Another important area of enormous public health implication for our population is the association between low 25(OH)D levels and obesity and increased inflammation. This is because obesity and related diabetes is reaching epidemic proportions in the UAE and other Gulf countries and the UAE has one of the highest prevalence in the World [24, 25]. We have previously reported that abdominal obesity is more common in our population and associated with increased inflammation and decreased antioxidant status [26].Although obesity did not affect response to supplements in this study several observational studies have raised the possibility of the role of vitamin D in the development of type 2 diabetes and that low plasma 25(OH)D concentrations might be a mediator between obesity and increased risk of diabetes [27]. Experimental studies suggest 25(OH)D deficiency impairs glucose-induced insulin secretion and that insulin sensitivity may improve with 25(OH)D supplementation in patients with vitamin D deficiency [27,28,29]. Although, hitherto studies of the effects of vitamin D supplementations on obesity associated inflammation and risk of type 2 Diabetes have produced conflicting results [30,31,32], nevertheless, ongoing trial results should provide us with more definitive answers. This is because our population and similar populations from around the World have the most to gain from the result of these ongoing studies because of the co-existence of pathologically high proportions of obesity and vitamin D deficiency rates.

Strength and limitations

Almost half of randomised subjects didn’t attend or refused to give a blood sample at the 6 months follow up. Another potential limitation is the frequency and dose of vitamin D supplement used in our study population of high rates of obesity and poor vitamin D status. Thirdly, adherence to supplements and possible overreporting of the number of tables taken in the light of the lack of expected increase in vitamin 25(OH)D levels in relation to supplements dose used and duration. Although compliance was assessed meticulously by counting tablets at follow up appointments in all study participants.
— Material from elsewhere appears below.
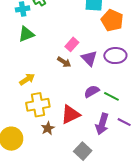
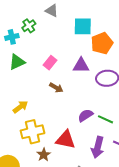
orange pentagon: (112, 20) -> (102, 43), turned 30
pink rectangle: (72, 44) -> (50, 63), moved
purple triangle: (89, 58) -> (81, 65), moved, turned -42
red triangle: (70, 114) -> (66, 140), turned 40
Nevertheless, the current study is, to our knowledge, the first randomized, double-blind, placebo-controlled trial to investigate the effect of vitamin D supplementation with or without calcium on metabolic and bone turnover markers and general health in community-dwelling vitamin D deficient UAE citizens. Despite the high number of participants lost to follow up and modest compliance with the full amounts of prescribed supplements we compared the group randomly allocated to supplements with the group allocated to placebo. This approach, in addition to being unbiased, does provide a pragmatic answer to the question of primary clinical interest in this trial – e.g., does vitamin D3 and calcium supplementation, either alone or in combination, have health benefit? In addition, based on pre-study sample size calculation the number of participants with follow up data is large enough to detect a difference if one exists and compliance was assessed meticulously by counting tablets at follow up appointments in all study participants.

Conclusion

Although we found no evidence of a clinical benefit of vitamin D supplementation with or without calcium, we found decreased PTH concentration and increased calcium/creatinine ratio in subjects who received vitamin D and Calcium combination. Increasing or adequate calcium intake in combination with vitamin D may mitigate the deleterious health effects of low vitamin D concentrations, however more research is required to examine this preliminary finding in areas where vitamin D deficiency is prevalent. Research is also needed to test emerging evidence that increased dietary intake or oral supplementation with calcium may mitigate the deleterious health effects of low vitamin D concentrations. There is also an urgent need to study the effects of higher dose, frequency and duration of vitamin D supplementation including more testing and adherence to the supplements to reach and sustain higher levels of 25(OH)D particularly in high-risk populations.